Video 4 Prototype demo.
Kinematic Analysis
The four-bar mechanism design which was used for the legs of this prototype was originally motivated for human gait training. In order to use the mechanism for this application, it is important that the end effector not only follows a spacial trajectory typical of human gait, but that the temporal characteristics (velocity and acceleration) also follow human gait patterns. Figure 4 shows the position, velocity, and acceleration data for point P of one leg of the walking mechanism considering a constant input angular velocity of -67 RPM at the input crank. For comparison of the motion patterns over time, figure 4 also shows a sample of ankle trajectory data from previous coursework. The mechanism data is presented at the scale of this prototype, and therefore, the scales do not match for comparison. Additionally, the relative location of the spatial origin is different for the two trajectories.
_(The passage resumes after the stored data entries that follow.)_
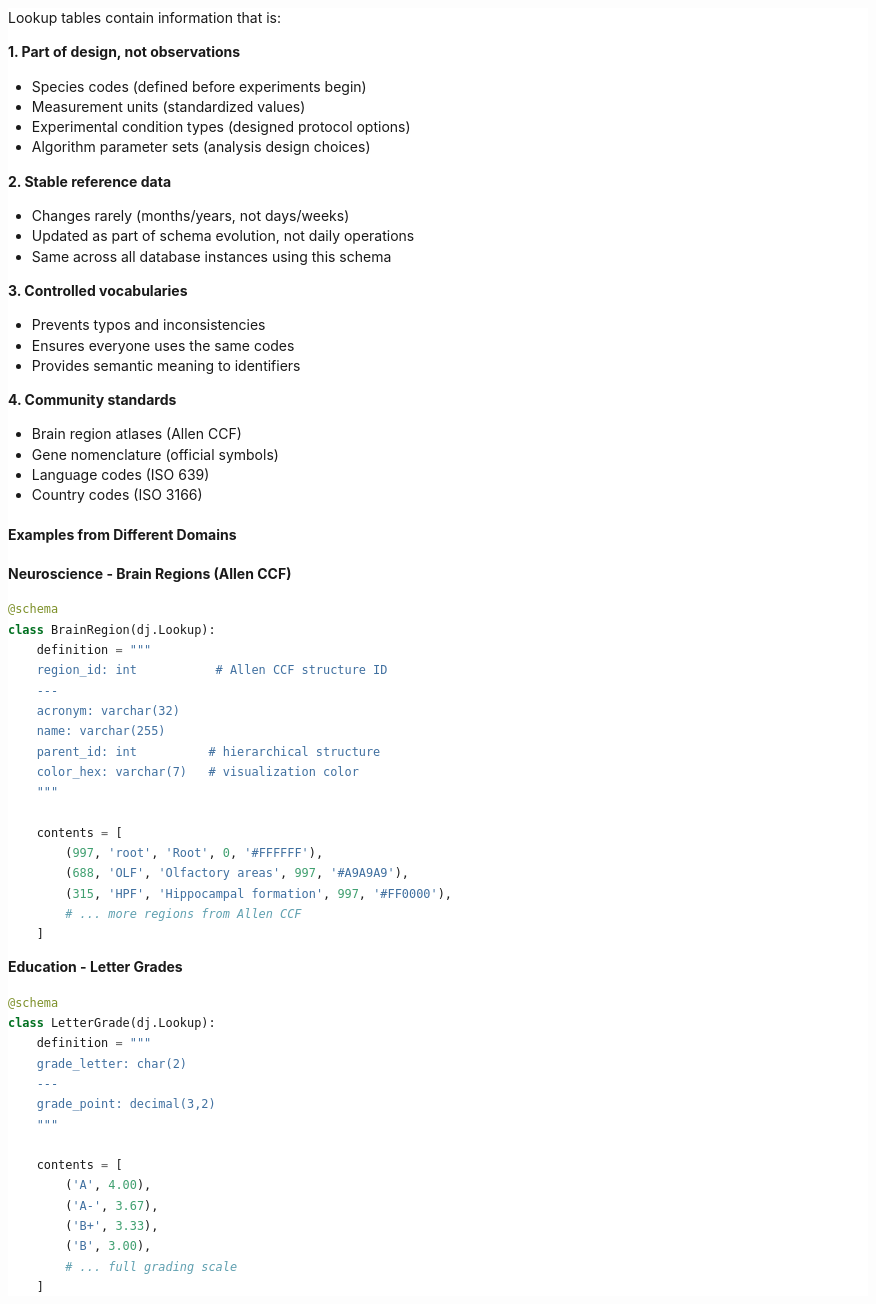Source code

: Lookup tables contain information that is:

**1. Part of design, not observations**
- Species codes (defined before experiments begin)
- Measurement units (standardized values)
- Experimental condition types (designed protocol options)
- Algorithm parameter sets (analysis design choices)

**2. Stable reference data**
- Changes rarely (months/years, not days/weeks)
- Updated as part of schema evolution, not daily operations
- Same across all database instances using this schema

**3. Controlled vocabularies**
- Prevents typos and inconsistencies
- Ensures everyone uses the same codes
- Provides semantic meaning to identifiers

**4. Community standards**
- Brain region atlases (Allen CCF)
- Gene nomenclature (official symbols)
- Language codes (ISO 639)
- Country codes (ISO 3166)

#### Examples from Different Domains

**Neuroscience - Brain Regions (Allen CCF)**
```python
@schema
class BrainRegion(dj.Lookup):
    definition = """
    region_id: int           # Allen CCF structure ID
    ---
    acronym: varchar(32)
    name: varchar(255)
    parent_id: int          # hierarchical structure
    color_hex: varchar(7)   # visualization color
    """
    
    contents = [
        (997, 'root', 'Root', 0, '#FFFFFF'),
        (688, 'OLF', 'Olfactory areas', 997, '#A9A9A9'),
        (315, 'HPF', 'Hippocampal formation', 997, '#FF0000'),
        # ... more regions from Allen CCF
    ]
```

**Education - Letter Grades**
```python
@schema
class LetterGrade(dj.Lookup):
    definition = """
    grade_letter: char(2)
    ---
    grade_point: decimal(3,2)
    """
    
    contents = [
        ('A', 4.00),
        ('A-', 3.67),
        ('B+', 3.33),
        ('B', 3.00),
        # ... full grading scale
    ]
```
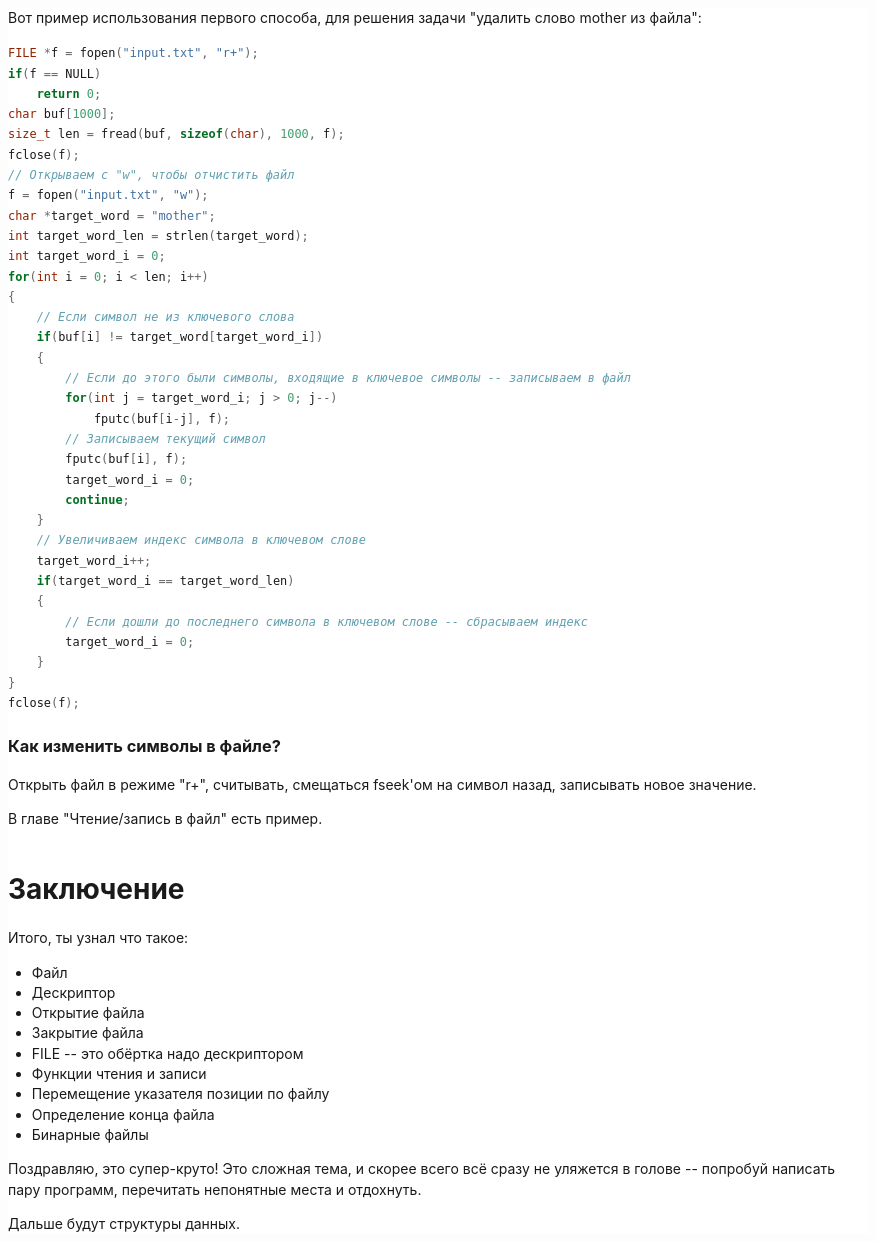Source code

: Вот пример использования первого способа, для решения задачи "удалить слово mother из файла":

```c
FILE *f = fopen("input.txt", "r+");
if(f == NULL)
	return 0;
char buf[1000];
size_t len = fread(buf, sizeof(char), 1000, f);
fclose(f);
// Открываем с "w", чтобы отчистить файл
f = fopen("input.txt", "w");
char *target_word = "mother";
int target_word_len = strlen(target_word);
int target_word_i = 0;
for(int i = 0; i < len; i++)
{
	// Если символ не из ключевого слова
	if(buf[i] != target_word[target_word_i])
	{
		// Если до этого были символы, входящие в ключевое символы -- записываем в файл
		for(int j = target_word_i; j > 0; j--)
			fputc(buf[i-j], f);
		// Записываем текущий символ
		fputc(buf[i], f);
		target_word_i = 0;
		continue;
	}
	// Увеличиваем индекс символа в ключевом слове
	target_word_i++;
	if(target_word_i == target_word_len)
	{
		// Если дошли до последнего символа в ключевом слове -- сбрасываем индекс
		target_word_i = 0;
	}
}
fclose(f);
```

### Как изменить символы в файле?

Открыть файл в режиме "r+", считывать, смещаться fseek'ом на символ назад, записывать новое значение.

В главе "Чтение/запись в файл" есть пример.


# [](#header-1)Заключение

Итого, ты узнал что такое:

* Файл
* Дескриптор
* Открытие файла
* Закрытие файла
* FILE -- это обёртка надо дескриптором
* Функции чтения и записи
* Перемещение указателя позиции по файлу
* Определение конца файла
* Бинарные файлы

Поздравляю, это супер-круто! Это сложная тема, и скорее всего всё сразу не уляжется в голове -- попробуй написать пару программ, перечитать непонятные места и отдохнуть.

Дальше будут структуры данных.

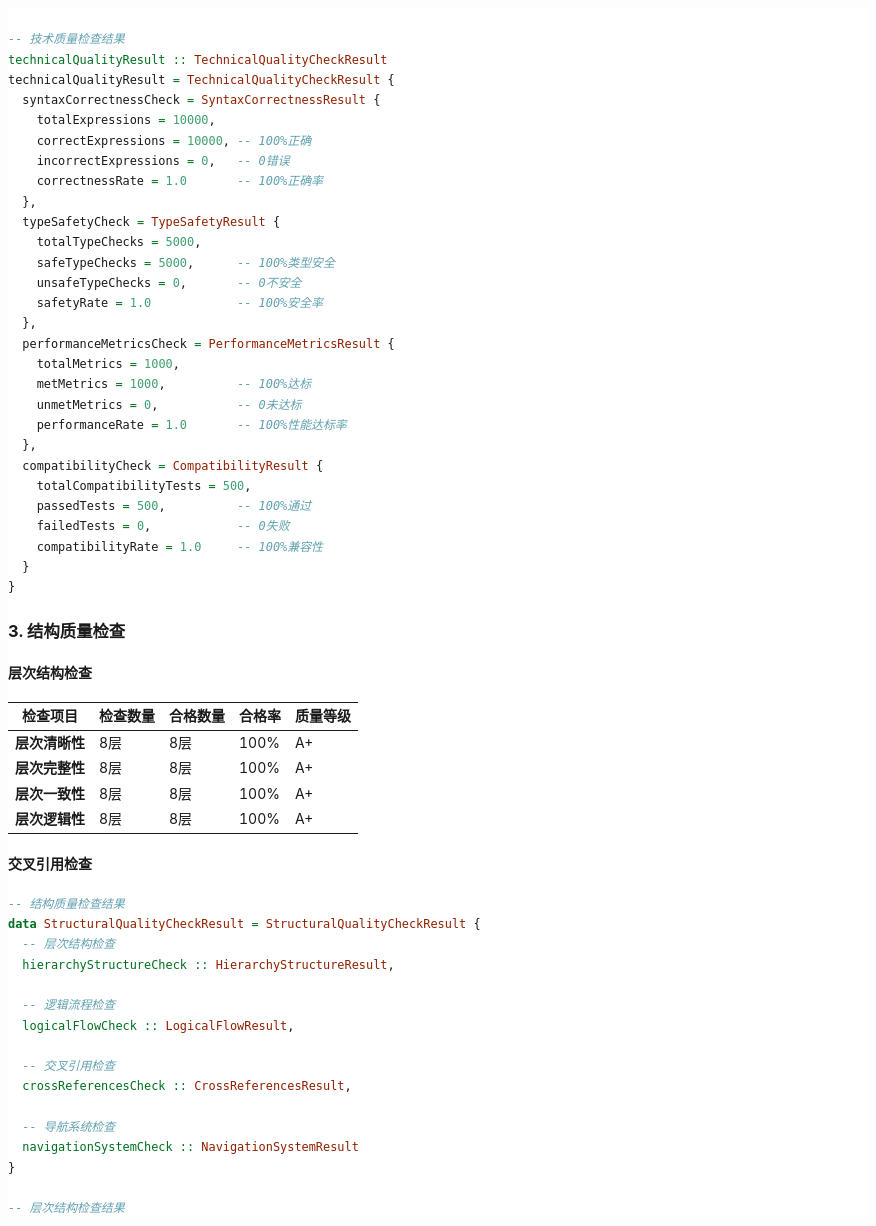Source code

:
 ```haskell

-- 技术质量检查结果
technicalQualityResult :: TechnicalQualityCheckResult
technicalQualityResult = TechnicalQualityCheckResult {
  syntaxCorrectnessCheck = SyntaxCorrectnessResult {
    totalExpressions = 10000,
    correctExpressions = 10000, -- 100%正确
    incorrectExpressions = 0,   -- 0错误
    correctnessRate = 1.0       -- 100%正确率
  },
  typeSafetyCheck = TypeSafetyResult {
    totalTypeChecks = 5000,
    safeTypeChecks = 5000,      -- 100%类型安全
    unsafeTypeChecks = 0,       -- 0不安全
    safetyRate = 1.0            -- 100%安全率
  },
  performanceMetricsCheck = PerformanceMetricsResult {
    totalMetrics = 1000,
    metMetrics = 1000,          -- 100%达标
    unmetMetrics = 0,           -- 0未达标
    performanceRate = 1.0       -- 100%性能达标率
  },
  compatibilityCheck = CompatibilityResult {
    totalCompatibilityTests = 500,
    passedTests = 500,          -- 100%通过
    failedTests = 0,            -- 0失败
    compatibilityRate = 1.0     -- 100%兼容性
  }
}
```

### 3. 结构质量检查

#### 层次结构检查

| 检查项目 | 检查数量 | 合格数量 | 合格率 | 质量等级 |
|----------|----------|----------|--------|----------|
| **层次清晰性** | 8层 | 8层 | 100% | A+ |
| **层次完整性** | 8层 | 8层 | 100% | A+ |
| **层次一致性** | 8层 | 8层 | 100% | A+ |
| **层次逻辑性** | 8层 | 8层 | 100% | A+ |

#### 交叉引用检查

```haskell
-- 结构质量检查结果
data StructuralQualityCheckResult = StructuralQualityCheckResult {
  -- 层次结构检查
  hierarchyStructureCheck :: HierarchyStructureResult,
  
  -- 逻辑流程检查
  logicalFlowCheck :: LogicalFlowResult,
  
  -- 交叉引用检查
  crossReferencesCheck :: CrossReferencesResult,
  
  -- 导航系统检查
  navigationSystemCheck :: NavigationSystemResult
}

-- 层次结构检查结果
```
However, the trajectory patterns and shapes can be compared qualitatively regardless of the scale.
Position Analysis
As can be seen in the figure, the shape of the planar trajectory through space closely matches the shape of the trajectory of the experimental data. This was expected as the mechanism was previously designed in order to achieve this objective. The pointed end of the trajectory on the left side of the plots correlates to the heel strike position, and therefore indicates that the direction of forward walking is in the negative x-direction.
Velocity Analysis
As can be seen in the figure, with a constant angular velocity at link 2, the position of point P through time seems to follow a similar general shape to the ankle trajectory. This is due to the fact that both are following a similar spatial path. However, the temporal aspect of the trajectory does not match as well. A clear example is that the magnitude of the negative x-velocity occurring during the swing phase (from maximum to minimum x-position) is significantly higher for the experimental data than for the mechanism.
Acceleration Analysis
The discrepancy between the mechanism and experimental trajectories is greater for the acceleration plots. The x-acceleration for both graphs follow a pattern of global minimum, followed by local maximum, and then global maximum. But again, the temporal aspects (rate of change) are quite different between the mechanism and the ankle trajectory.
Figure 4 Analysis of trajectory of point P (left) compared to the ankle trajectory from experimental gait data (right).
Discussion
As previously mentioned, in order to achieve a mechanism with sufficient stability to support itself while walking, additional legs would need to be added for redundancy and to avoid the possibility that the mechanism topples as it supports itself on three contact points. A more rigid material than cardboard would be beneficial for the ground link which supports the gear train in order to avoid skipping of gear teeth. The design of the mechanism achieves a good spatial trajectory match for a human gait pattern as per the design of the link lengths. In order to use the four-link mechanism as a gait trainer, however, the linear velocity and acceleration of the end effector should also match that of a human gait cycle. The kinematic analysis here shows that assumption of constant input velocity does not yield accurate velocity or acceleration trajectories. In order for the mechanism to yield a better match to human gait velocity and acceleration trajectories, a more sophisticated controller would need to provide input torque according to a specified curve to match the desired outputs.
Acknowledgements
I would like to acknowledge Jeonghwan Lee for providing background with regards to the gait trainer mechanism, as well as guidance on the link length proportions in order to achieve a human gait trajectory.
References
Yul Shin, S., Deshpande, A. D., & Sulzer, J. (2018). Design of a Single Degree-of-Freedom, Adaptable Electromechanical Gait Trainer for People With Neurological Injury. Journal of Mechanisms and Robotics, 10(4).